The Fast-MFC method and the proposed method have better results compared to the MSCF method. The results indicated that the Fast-MFC method, as a statistical method, had a desirable performance in distinguishing between the dense and sparse fog and cloud shadows.

The objective of using deep learning methods is achieving the same function as the expert human factor with the least error. The proposed method had a good performance in cloud detection in the challenge of the presence of dense fog in scene. In addition, cloud shadows were identified accurately in this challenge.

4.4.4. Processing Cost

Calculating the cost of processing is raised between the proposed method and the MSCF method as a deep learning method. Processing cost refers to the time spent on training deep learning architecture and its criterion is based on the number of repetitions of the time spent for each repetition. The processing costs for the proposed method and the MSCF method for 200 repetitions of training equal 2000 and 2570 minutes, respectively. The proposed method has a less computational cost of about 570 minutes compared to the MSCF method.

4.4.5. Comparative Studies Using SVM and Fuzzy k-Means

For the benchmark, in addition to the Fast-MFC and MSCF, two effective methods, including Support Vector Machine (SVM) [55, 56] and Fuzzy k-means [57], were used for comparisons. The qualitative comparison of the proposed method prediction with SVM and Fuzzy k-means can be seen in Figure 7. The qualitative results show the ability of the proposed method to segment smaller cloud/cloud shadow regions in scene while producing a perfect result of the overall scene.
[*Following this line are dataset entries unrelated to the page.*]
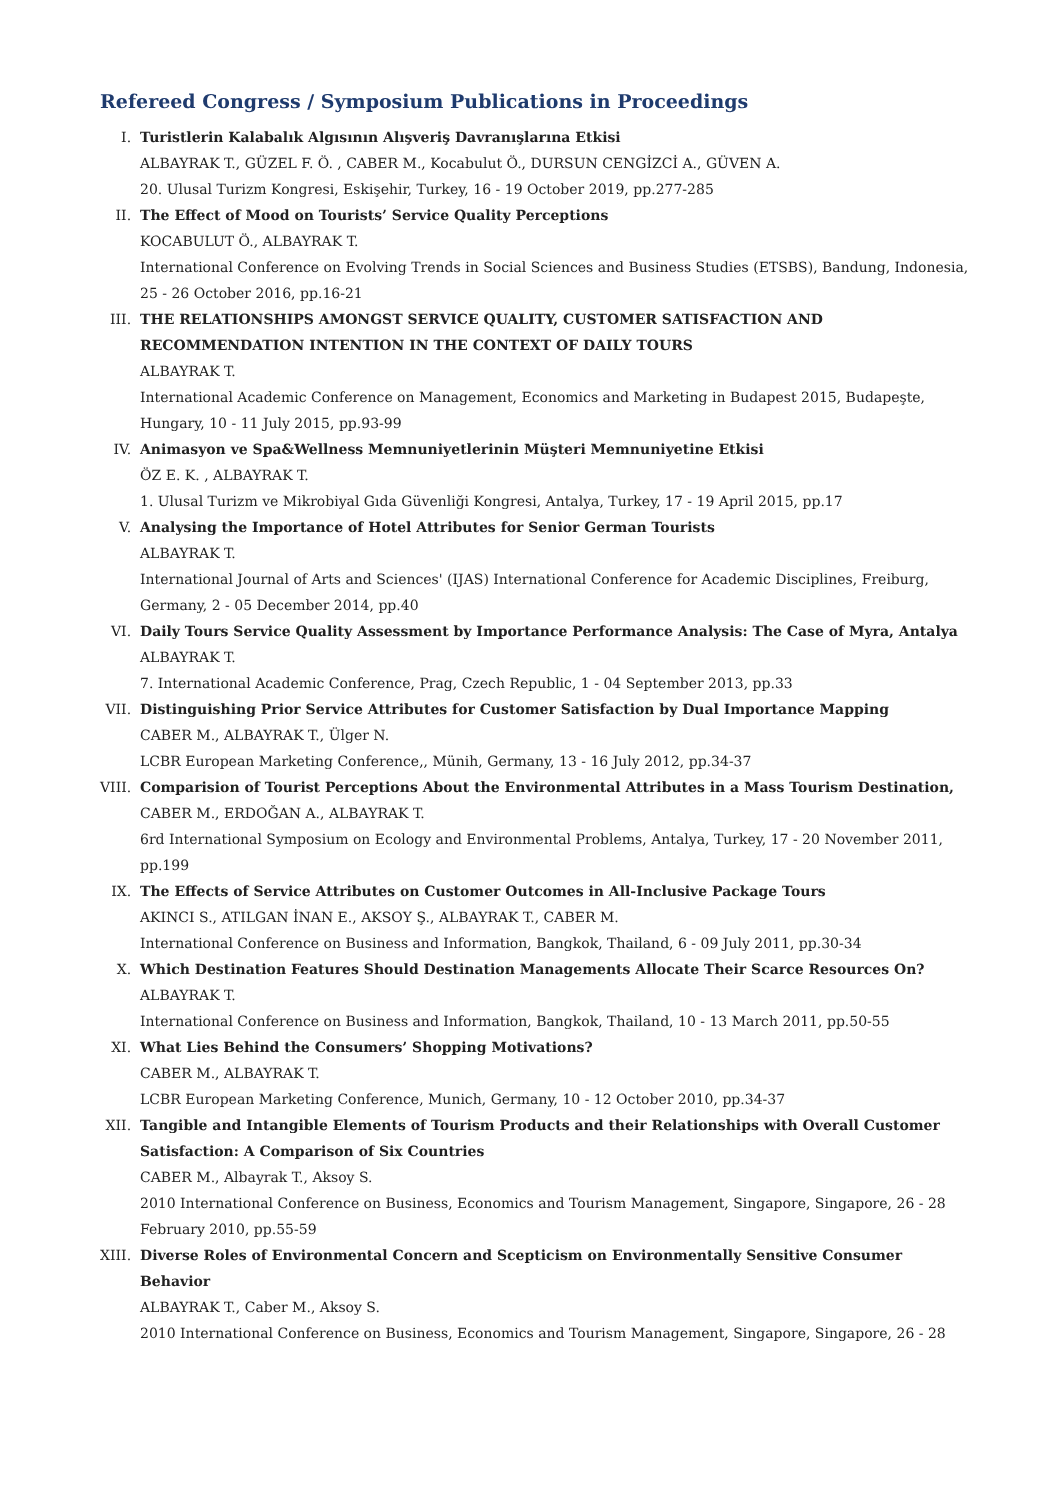Refereed Congress / Symposium Publications in Proceedings
I. Turistlerin Kalabalık Algısının Alışveriş Davranışlarına Etkisi
ALBAYRAK T., GÜZEL F. Ö. , CABER M., Kocabulut Ö., DURSUN CENGİZCİ A., GÜVEN A.
20. Ulusal Turizm Kongresi, Eskişehir, Turkey, 16 - 19 October 2019, pp.277-285
II. The Effect of Mood on Tourists’ Service Quality Perceptions
KOCABULUT Ö., ALBAYRAK T.
International Conference on Evolving Trends in Social Sciences and Business Studies (ETSBS), Bandung, Indonesia, 25 - 26 October 2016, pp.16-21
III. THE RELATIONSHIPS AMONGST SERVICE QUALITY, CUSTOMER SATISFACTION AND RECOMMENDATION INTENTION IN THE CONTEXT OF DAILY TOURS
ALBAYRAK T.
International Academic Conference on Management, Economics and Marketing in Budapest 2015, Budapeşte, Hungary, 10 - 11 July 2015, pp.93-99
IV. Animasyon ve Spa&Wellness Memnuniyetlerinin Müşteri Memnuniyetine Etkisi
ÖZ E. K. , ALBAYRAK T.
1. Ulusal Turizm ve Mikrobiyal Gıda Güvenliği Kongresi, Antalya, Turkey, 17 - 19 April 2015, pp.17
V. Analysing the Importance of Hotel Attributes for Senior German Tourists
ALBAYRAK T.
International Journal of Arts and Sciences' (IJAS) International Conference for Academic Disciplines, Freiburg, Germany, 2 - 05 December 2014, pp.40
VI. Daily Tours Service Quality Assessment by Importance Performance Analysis: The Case of Myra, Antalya
ALBAYRAK T.
7. International Academic Conference, Prag, Czech Republic, 1 - 04 September 2013, pp.33
VII. Distinguishing Prior Service Attributes for Customer Satisfaction by Dual Importance Mapping
CABER M., ALBAYRAK T., Ülger N.
LCBR European Marketing Conference,, Münih, Germany, 13 - 16 July 2012, pp.34-37
VIII.
Comparision of Tourist Perceptions About the Environmental Attributes in a Mass Tourism Destination,
CABER M., ERDOĞAN A., ALBAYRAK T.
6rd International Symposium on Ecology and Environmental Problems, Antalya, Turkey, 17 - 20 November 2011, pp.199
IX. The Effects of Service Attributes on Customer Outcomes in All-Inclusive Package Tours
AKINCI S., ATILGAN İNAN E., AKSOY Ş., ALBAYRAK T., CABER M.
International Conference on Business and Information, Bangkok, Thailand, 6 - 09 July 2011, pp.30-34
X. Which Destination Features Should Destination Managements Allocate Their Scarce Resources On?
ALBAYRAK T.
International Conference on Business and Information, Bangkok, Thailand, 10 - 13 March 2011, pp.50-55
XI. What Lies Behind the Consumers’ Shopping Motivations?
CABER M., ALBAYRAK T.
LCBR European Marketing Conference, Munich, Germany, 10 - 12 October 2010, pp.34-37
XII. Tangible and Intangible Elements of Tourism Products and their Relationships with Overall Customer Satisfaction: A Comparison of Six Countries
CABER M., Albayrak T., Aksoy S.
2010 International Conference on Business, Economics and Tourism Management, Singapore, Singapore, 26 - 28 February 2010, pp.55-59
XIII.
Diverse Roles of Environmental Concern and Scepticism on Environmentally Sensitive Consumer Behavior
ALBAYRAK T., Caber M., Aksoy S.
2010 International Conference on Business, Economics and Tourism Management, Singapore, Singapore, 26 - 28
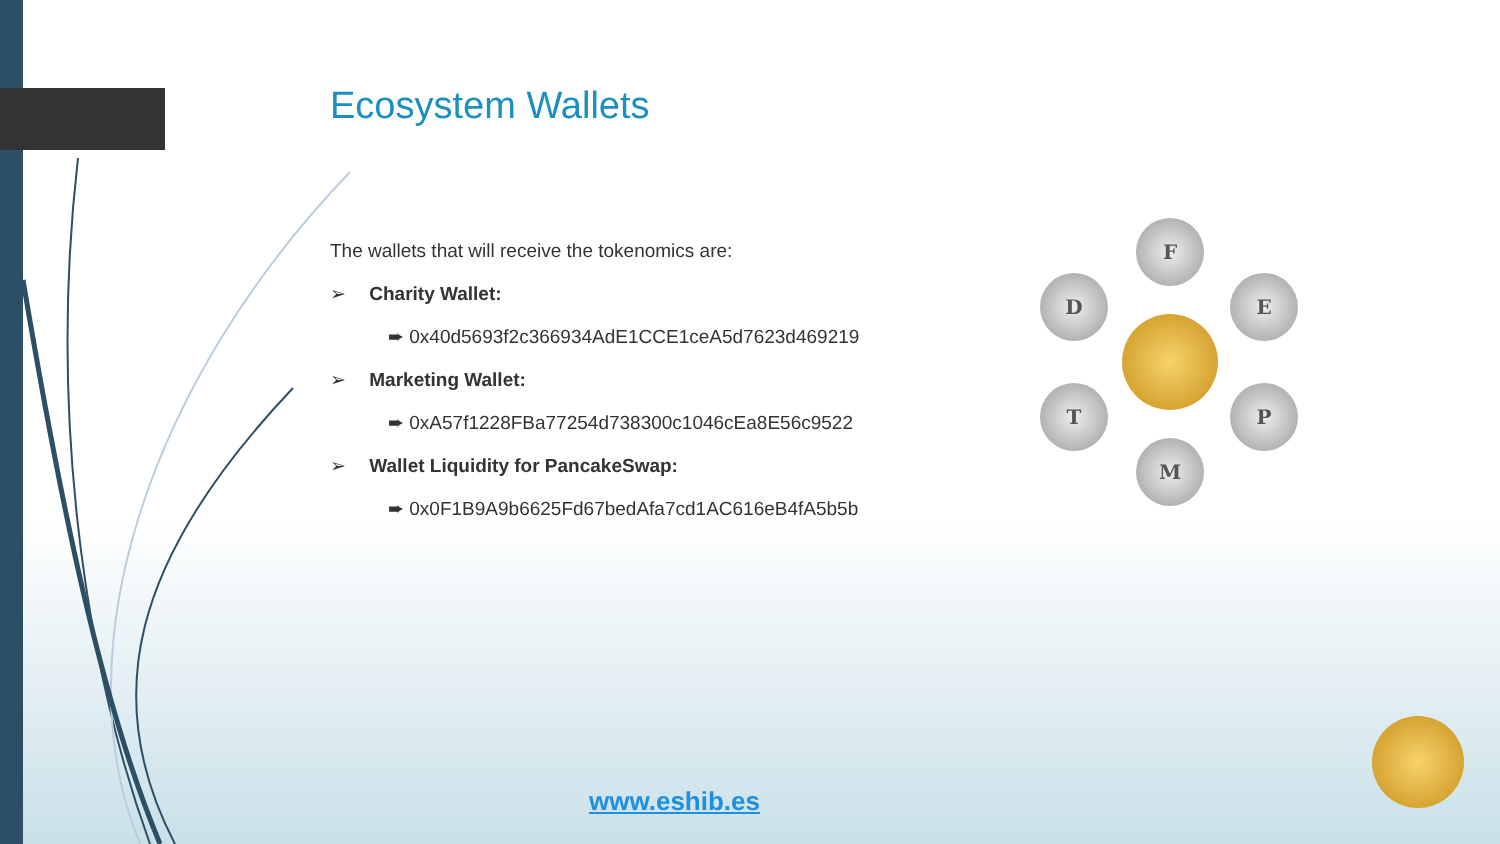Ecosystem Wallets
The wallets that will receive the tokenomics are:
➢ Charity Wallet:
➨ 0x40d5693f2c366934AdE1CCE1ceA5d7623d469219
➢ Marketing Wallet:
➨ 0xA57f1228FBa77254d738300c1046cEa8E56c9522
➢ Wallet Liquidity for PancakeSwap:
➨ 0x0F1B9A9b6625Fd67bedAfa7cd1AC616eB4fA5b5b
F
D E
T P
M
www.eshib.es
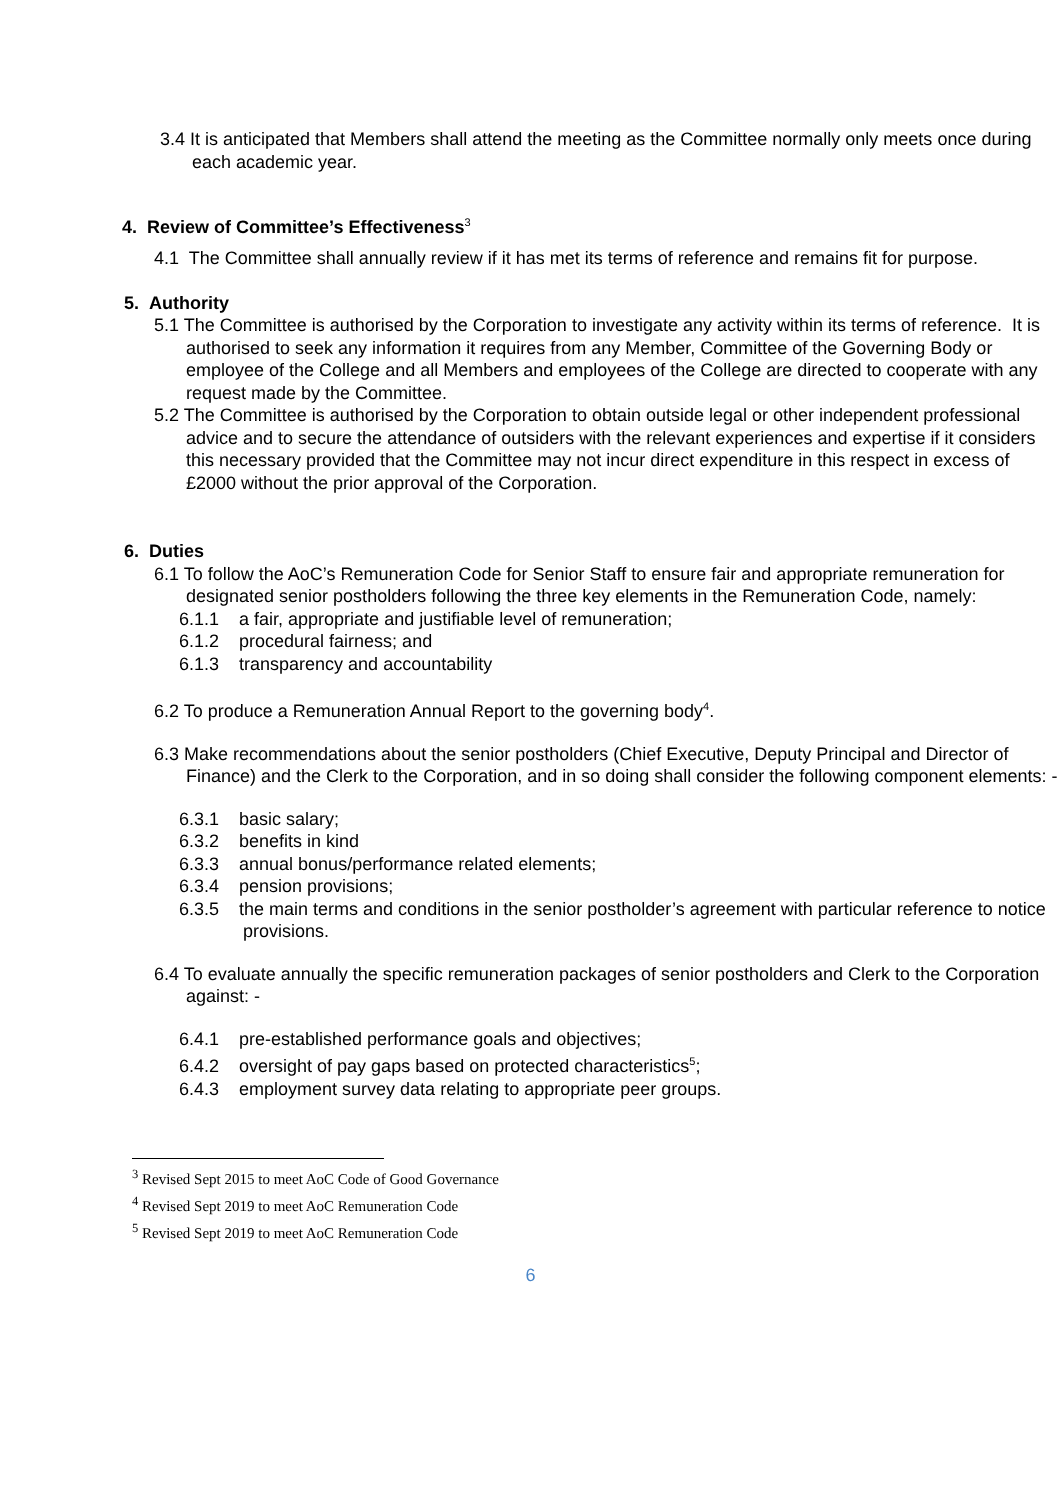3.4 It is anticipated that Members shall attend the meeting as the Committee normally only meets once during each academic year.
4. Review of Committee’s Effectiveness<sup>3</sup>
4.1 The Committee shall annually review if it has met its terms of reference and remains fit for purpose.
5. Authority
5.1 The Committee is authorised by the Corporation to investigate any activity within its terms of reference. It is authorised to seek any information it requires from any Member, Committee of the Governing Body or employee of the College and all Members and employees of the College are directed to cooperate with any request made by the Committee.
5.2 The Committee is authorised by the Corporation to obtain outside legal or other independent professional advice and to secure the attendance of outsiders with the relevant experiences and expertise if it considers this necessary provided that the Committee may not incur direct expenditure in this respect in excess of £2000 without the prior approval of the Corporation.
6. Duties
6.1 To follow the AoC’s Remuneration Code for Senior Staff to ensure fair and appropriate remuneration for designated senior postholders following the three key elements in the Remuneration Code, namely:
6.1.1 a fair, appropriate and justifiable level of remuneration;
6.1.2 procedural fairness; and
6.1.3 transparency and accountability
6.2 To produce a Remuneration Annual Report to the governing body<sup>4</sup>.
6.3 Make recommendations about the senior postholders (Chief Executive, Deputy Principal and Director of Finance) and the Clerk to the Corporation, and in so doing shall consider the following component elements: -
6.3.1 basic salary;
6.3.2 benefits in kind
6.3.3 annual bonus/performance related elements;
6.3.4 pension provisions;
6.3.5 the main terms and conditions in the senior postholder’s agreement with particular reference to notice provisions.
6.4 To evaluate annually the specific remuneration packages of senior postholders and Clerk to the Corporation against: -
6.4.1 pre-established performance goals and objectives;
6.4.2 oversight of pay gaps based on protected characteristics<sup>5</sup>;
6.4.3 employment survey data relating to appropriate peer groups.
<sup>3</sup> Revised Sept 2015 to meet AoC Code of Good Governance
<sup>4</sup> Revised Sept 2019 to meet AoC Remuneration Code
<sup>5</sup> Revised Sept 2019 to meet AoC Remuneration Code
6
5. Conclusions and Further Research

This study presents a novel multiscale deep learning method for near-real-time cloud and cloud shadow segmentation using Gaofen-1 images. The proposed model performs well and is comparable in accuracy to existing the cloud and cloud shadow segmentation methods that were developed for Gaofen-1 images. In addition, the proposed model was applied to extract the cloud and cloud shadow for ten scenes of crucial challenges in remote sensing. The advantage of the proposed method is that it takes into account the spectral-spatial relationship of the multiscale data and eliminates the need to consider additional parameters for its task.

In the future study, the proposed method can be extended for real-time applications. Our future research will address real-time cloud and cloud shadow segmentation in the different sensors.

Data Availability

The public open-source dataset used to support this study is available at http://sendimage.whu.edu.cn/en/mfc/.

Conflicts of Interest

The authors declare that there are no conflicts of interest regarding the publication of this paper.